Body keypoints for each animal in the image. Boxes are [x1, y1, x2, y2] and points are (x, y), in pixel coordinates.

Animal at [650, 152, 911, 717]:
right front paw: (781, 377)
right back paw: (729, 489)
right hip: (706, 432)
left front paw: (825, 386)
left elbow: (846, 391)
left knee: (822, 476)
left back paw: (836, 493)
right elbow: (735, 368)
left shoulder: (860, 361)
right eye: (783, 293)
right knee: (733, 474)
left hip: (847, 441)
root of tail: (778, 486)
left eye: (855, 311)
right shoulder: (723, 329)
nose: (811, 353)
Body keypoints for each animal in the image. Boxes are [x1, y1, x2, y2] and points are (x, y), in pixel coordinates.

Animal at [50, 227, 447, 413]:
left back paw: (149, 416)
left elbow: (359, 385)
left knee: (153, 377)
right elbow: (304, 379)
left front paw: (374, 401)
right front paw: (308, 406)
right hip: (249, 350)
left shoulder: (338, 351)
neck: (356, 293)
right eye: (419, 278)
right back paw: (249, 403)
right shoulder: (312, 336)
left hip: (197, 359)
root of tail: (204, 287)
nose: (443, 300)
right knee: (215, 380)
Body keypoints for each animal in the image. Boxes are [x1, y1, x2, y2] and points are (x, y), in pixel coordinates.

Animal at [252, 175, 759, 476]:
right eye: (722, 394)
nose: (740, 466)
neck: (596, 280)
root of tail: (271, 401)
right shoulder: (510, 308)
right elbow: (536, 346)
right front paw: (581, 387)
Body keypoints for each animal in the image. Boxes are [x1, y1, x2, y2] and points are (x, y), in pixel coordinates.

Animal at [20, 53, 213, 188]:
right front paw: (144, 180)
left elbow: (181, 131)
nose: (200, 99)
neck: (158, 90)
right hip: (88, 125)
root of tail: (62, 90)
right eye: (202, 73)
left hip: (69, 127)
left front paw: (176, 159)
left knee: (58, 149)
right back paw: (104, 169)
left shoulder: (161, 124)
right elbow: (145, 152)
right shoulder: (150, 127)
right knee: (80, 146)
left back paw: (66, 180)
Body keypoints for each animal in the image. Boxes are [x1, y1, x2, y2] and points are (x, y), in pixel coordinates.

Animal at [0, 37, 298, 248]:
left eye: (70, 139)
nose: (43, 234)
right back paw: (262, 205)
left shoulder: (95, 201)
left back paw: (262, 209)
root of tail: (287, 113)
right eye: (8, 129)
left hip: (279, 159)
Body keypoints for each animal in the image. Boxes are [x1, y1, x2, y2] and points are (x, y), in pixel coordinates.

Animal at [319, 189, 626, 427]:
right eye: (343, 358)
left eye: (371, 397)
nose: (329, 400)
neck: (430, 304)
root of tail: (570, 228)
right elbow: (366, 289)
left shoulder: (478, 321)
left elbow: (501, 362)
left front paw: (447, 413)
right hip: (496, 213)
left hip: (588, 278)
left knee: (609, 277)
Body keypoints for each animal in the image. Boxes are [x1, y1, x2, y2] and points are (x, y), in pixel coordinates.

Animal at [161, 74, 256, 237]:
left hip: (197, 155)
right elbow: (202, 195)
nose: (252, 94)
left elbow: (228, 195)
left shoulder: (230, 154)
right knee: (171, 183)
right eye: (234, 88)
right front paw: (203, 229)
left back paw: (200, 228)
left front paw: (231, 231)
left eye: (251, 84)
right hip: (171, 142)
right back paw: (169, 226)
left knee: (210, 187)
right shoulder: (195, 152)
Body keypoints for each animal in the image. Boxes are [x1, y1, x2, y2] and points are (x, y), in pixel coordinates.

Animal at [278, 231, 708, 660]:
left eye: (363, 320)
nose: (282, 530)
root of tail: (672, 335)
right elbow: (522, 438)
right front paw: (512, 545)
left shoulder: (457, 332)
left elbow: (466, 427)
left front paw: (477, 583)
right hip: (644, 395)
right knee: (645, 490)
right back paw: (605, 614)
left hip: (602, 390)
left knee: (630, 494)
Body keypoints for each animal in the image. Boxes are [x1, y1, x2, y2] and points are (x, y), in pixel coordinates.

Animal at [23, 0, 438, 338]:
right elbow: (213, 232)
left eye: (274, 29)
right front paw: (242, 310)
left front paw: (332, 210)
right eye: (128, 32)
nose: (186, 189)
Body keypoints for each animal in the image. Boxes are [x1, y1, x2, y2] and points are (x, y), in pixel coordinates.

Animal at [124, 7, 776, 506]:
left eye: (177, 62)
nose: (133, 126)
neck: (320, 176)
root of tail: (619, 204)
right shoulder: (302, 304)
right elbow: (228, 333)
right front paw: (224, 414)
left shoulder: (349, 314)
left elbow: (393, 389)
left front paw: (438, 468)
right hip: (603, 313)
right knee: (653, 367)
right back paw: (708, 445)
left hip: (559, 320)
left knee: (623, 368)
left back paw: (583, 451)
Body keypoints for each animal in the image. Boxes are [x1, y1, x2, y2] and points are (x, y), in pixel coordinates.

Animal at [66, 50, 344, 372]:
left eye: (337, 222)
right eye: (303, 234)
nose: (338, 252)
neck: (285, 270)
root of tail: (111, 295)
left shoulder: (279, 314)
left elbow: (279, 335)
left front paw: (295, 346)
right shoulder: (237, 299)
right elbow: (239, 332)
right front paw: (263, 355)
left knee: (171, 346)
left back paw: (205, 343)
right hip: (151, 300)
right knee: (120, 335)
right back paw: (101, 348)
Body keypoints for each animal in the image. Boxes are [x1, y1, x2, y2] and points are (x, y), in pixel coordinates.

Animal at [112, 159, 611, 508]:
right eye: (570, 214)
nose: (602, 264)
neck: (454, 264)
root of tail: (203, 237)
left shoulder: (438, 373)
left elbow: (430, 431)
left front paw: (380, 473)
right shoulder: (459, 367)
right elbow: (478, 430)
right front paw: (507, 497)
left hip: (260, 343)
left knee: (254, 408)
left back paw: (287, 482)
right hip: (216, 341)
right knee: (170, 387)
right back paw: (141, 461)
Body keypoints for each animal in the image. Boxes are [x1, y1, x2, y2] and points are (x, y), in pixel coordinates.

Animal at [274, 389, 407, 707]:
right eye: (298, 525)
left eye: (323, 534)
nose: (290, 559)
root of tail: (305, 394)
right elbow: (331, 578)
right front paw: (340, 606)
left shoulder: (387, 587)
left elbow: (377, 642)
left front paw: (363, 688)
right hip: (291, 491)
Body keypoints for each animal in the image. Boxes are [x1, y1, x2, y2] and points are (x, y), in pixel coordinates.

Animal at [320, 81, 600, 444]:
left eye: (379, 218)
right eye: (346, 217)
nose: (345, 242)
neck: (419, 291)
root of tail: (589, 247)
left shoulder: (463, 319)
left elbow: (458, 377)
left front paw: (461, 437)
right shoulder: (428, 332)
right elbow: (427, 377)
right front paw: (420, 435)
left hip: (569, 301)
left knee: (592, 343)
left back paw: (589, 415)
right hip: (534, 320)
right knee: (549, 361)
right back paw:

Your goal: Please copy, exactly and with nothing else, the lines above beginning at the line that has "nose: (290, 559)" and ending with the line that has "right hip: (291, 491)".

The answer:
nose: (290, 559)
root of tail: (305, 394)
right elbow: (331, 578)
right front paw: (340, 606)
left shoulder: (387, 587)
left elbow: (377, 642)
left front paw: (363, 688)
right hip: (291, 491)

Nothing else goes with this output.